--- Data listing Enclosed Below ---

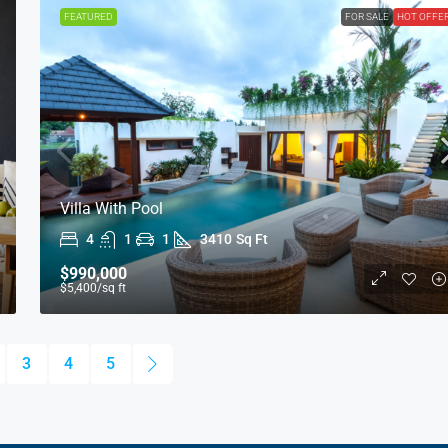
FEATURED
FOR SALE
HOT OFFE
Villa With Pool
4
1
1
3410
Sq Ft
$990,000
$5,400
/sq ft
3
4
5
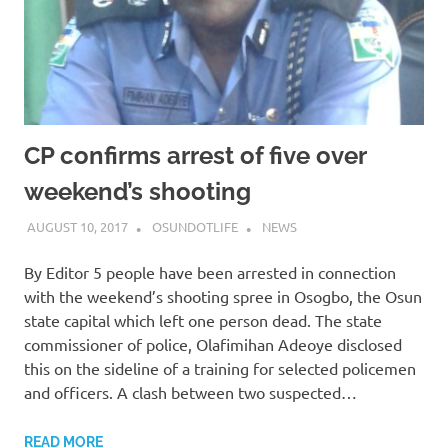
CP confirms arrest of five over
weekend’s shooting
AUGUST 10, 2017
OSUNDOTLIFE
NEWS
By Editor 5 people have been arrested in connection
with the weekend’s shooting spree in Osogbo, the Osun
state capital which left one person dead. The state
commissioner of police, Olafimihan Adeoye disclosed
this on the sideline of a training for selected policemen
and officers. A clash between two suspected…
READ MORE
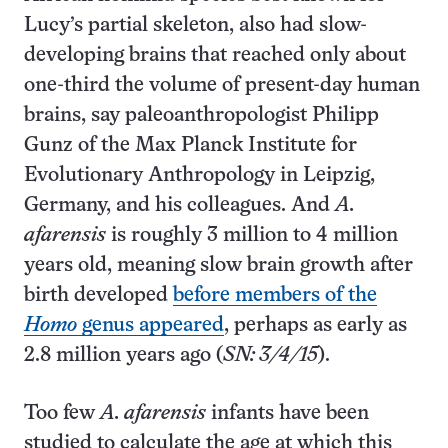
Lucy’s partial skeleton, also had slow-
developing brains that reached only about
one-third the volume of present-day human
brains, say paleoanthropologist Philipp
Gunz of the Max Planck Institute for
Evolutionary Anthropology in Leipzig,
Germany, and his colleagues. And
A.
afarensis
is roughly 3 million to 4 million
years old, meaning slow brain growth after
birth developed
before members of the
Homo
genus appeared
, perhaps as early as
2.8 million years ago (
SN: 3/4/15
).
Too few
A. afarensis
infants have been
studied to calculate the age at which this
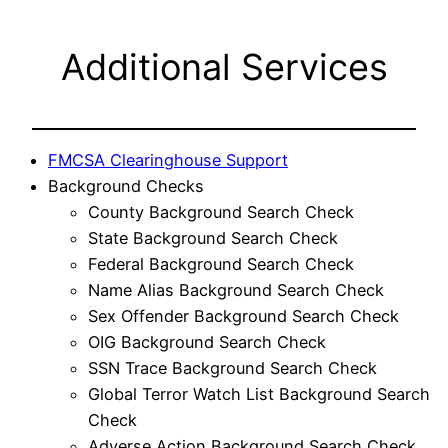
Additional Services
FMCSA Clearinghouse Support
Background Checks
County Background Search Check
State Background Search Check
Federal Background Search Check
Name Alias Background Search Check
Sex Offender Background Search Check
OIG Background Search Check
SSN Trace Background Search Check
Global Terror Watch List Background Search
Check
Adverse Action Background Search Check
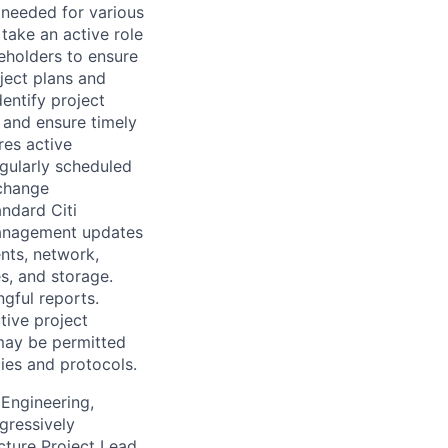
 needed for various
take an active role
keholders to ensure
ject plans and
entify project
s and ensure timely
res active
egularly scheduled
change
ndard Citi
 management updates
ents, network,
s, and storage.
gful reports.
tive project
may be permitted
ies and protocols.
 Engineering,
gressively
cture Project Lead,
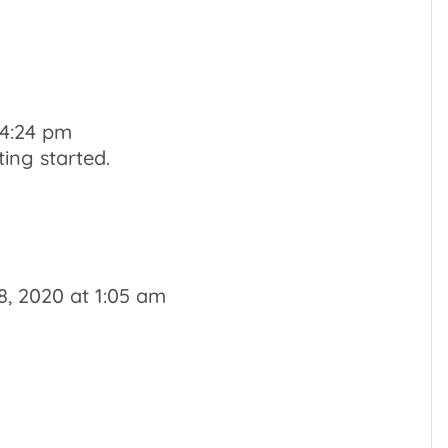
 4:24 pm
ing started.
, 2020 at 1:05 am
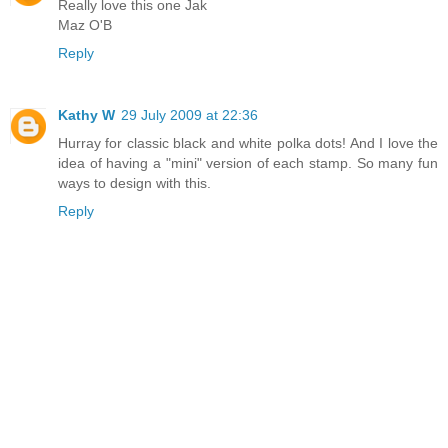
Really love this one Jak
Maz O'B
Reply
Kathy W
29 July 2009 at 22:36
Hurray for classic black and white polka dots! And I love the
idea of having a "mini" version of each stamp. So many fun
ways to design with this.
Reply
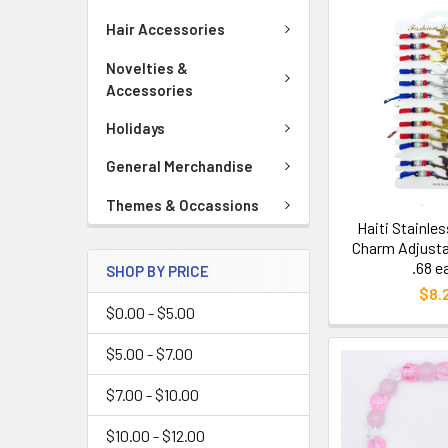
Hair Accessories
Novelties &
Accessories
Holidays
General Merchandise
Themes & Occassions
Haiti Stainle
Charm Adjusta
.68 e
SHOP BY PRICE
$8.
$0.00 - $5.00
$5.00 - $7.00
$7.00 - $10.00
$10.00 - $12.00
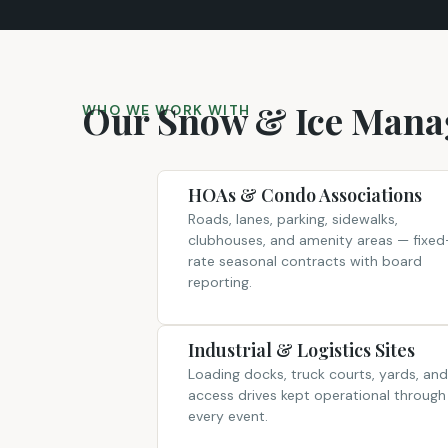
Our Snow & Ice Manag
WHO WE WORK WITH
HOAs & Condo Associations
Roads, lanes, parking, sidewalks,
clubhouses, and amenity areas — fixed
rate seasonal contracts with board
reporting.
Industrial & Logistics Sites
Loading docks, truck courts, yards, and
access drives kept operational through
every event.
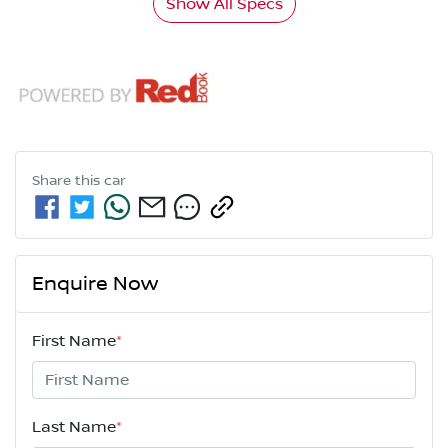
Show All Specs
Share this
car
Enquire Now
First Name
*
Last Name
*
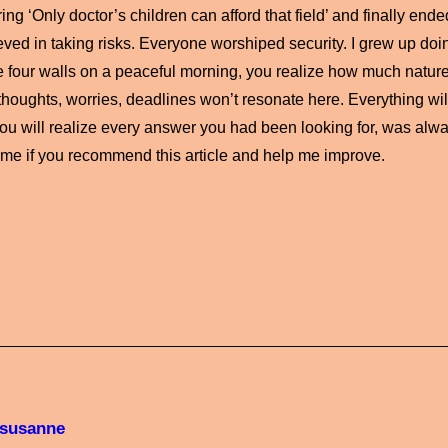
ng ‘Only doctor’s children can afford that field’ and finally ende
ved in taking risks. Everyone worshiped security. I grew up do
e four walls on a peaceful morning, you realize how much nature 
thoughts, worries, deadlines won’t resonate here. Everything wi
ou will realize every answer you had been looking for, was alwa
 me if you recommend this article and help me improve.
susanne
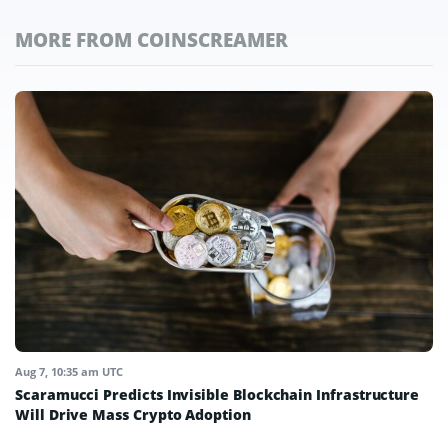
MORE FROM COINSCREAMER
Aug 7, 10:35 am UTC
Scaramucci Predicts Invisible Blockchain Infrastructure
Will Drive Mass Crypto Adoption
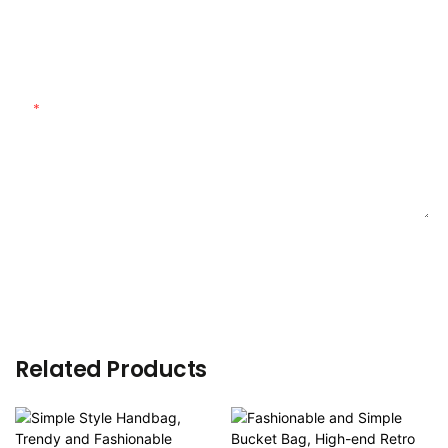
Customized Material
Content
SEND INQUIRY NOW
Related Products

--- End of Enclosed Data listing ---

# About this task:
Only an exact copy of the records counts as an answer. Leave out the images.

# Answer section:
FEATURED
FOR SALE
HOT OFFE
Villa With Pool
4
1
1
3410
Sq Ft
$990,000
$5,400
/sq ft
3
4
5
CP confirms arrest of five over
weekend’s shooting
AUGUST 10, 2017
OSUNDOTLIFE
NEWS
By Editor 5 people have been arrested in connection
with the weekend’s shooting spree in Osogbo, the Osun
state capital which left one person dead. The state
commissioner of police, Olafimihan Adeoye disclosed
this on the sideline of a training for selected policemen
and officers. A clash between two suspected…
READ MORE
Lucy’s partial skeleton, also had slow-
developing brains that reached only about
one-third the volume of present-day human
brains, say paleoanthropologist Philipp
Gunz of the Max Planck Institute for
Evolutionary Anthropology in Leipzig,
Germany, and his colleagues. And
A.
afarensis
is roughly 3 million to 4 million
years old, meaning slow brain growth after
birth developed
before members of the
Homo
genus appeared
, perhaps as early as
2.8 million years ago (
SN: 3/4/15
).
Too few
A. afarensis
infants have been
studied to calculate the age at which this
Additional Services
FMCSA Clearinghouse Support
Background Checks
County Background Search Check
State Background Search Check
Federal Background Search Check
Name Alias Background Search Check
Sex Offender Background Search Check
OIG Background Search Check
SSN Trace Background Search Check
Global Terror Watch List Background Search
Check
Adverse Action Background Search Check
 needed for various
take an active role
keholders to ensure
ject plans and
entify project
s and ensure timely
res active
egularly scheduled
change
ndard Citi
 management updates
ents, network,
s, and storage.
gful reports.
tive project
may be permitted
ies and protocols.
 Engineering,
gressively
cture Project Lead,
 4:24 pm
ing started.
, 2020 at 1:05 am
Really love this one Jak
Maz O'B
Reply
Kathy W
29 July 2009 at 22:36
Hurray for classic black and white polka dots! And I love the
idea of having a "mini" version of each stamp. So many fun
ways to design with this.
Reply
Hair Accessories
Novelties &
Accessories
Holidays
General Merchandise
Themes & Occassions
Haiti Stainle
Charm Adjusta
.68 e
SHOP BY PRICE
$8.
$0.00 - $5.00
$5.00 - $7.00
$7.00 - $10.00
$10.00 - $12.00
Our Snow & Ice Manag
WHO WE WORK WITH
HOAs & Condo Associations
Roads, lanes, parking, sidewalks,
clubhouses, and amenity areas — fixed
rate seasonal contracts with board
reporting.
Industrial & Logistics Sites
Loading docks, truck courts, yards, and
access drives kept operational through
every event.
Show All Specs
Share this
car
Enquire Now
First Name
*
Last Name
*
ng ‘Only doctor’s children can afford that field’ and finally ende
ved in taking risks. Everyone worshiped security. I grew up do
e four walls on a peaceful morning, you realize how much nature 
thoughts, worries, deadlines won’t resonate here. Everything wi
ou will realize every answer you had been looking for, was alwa
 me if you recommend this article and help me improve.
susanne
MORE FROM COINSCREAMER
Aug 7, 10:35 am UTC
Scaramucci Predicts Invisible Blockchain Infrastructure
Will Drive Mass Crypto Adoption
Customized Material
Content
SEND INQUIRY NOW
Related Products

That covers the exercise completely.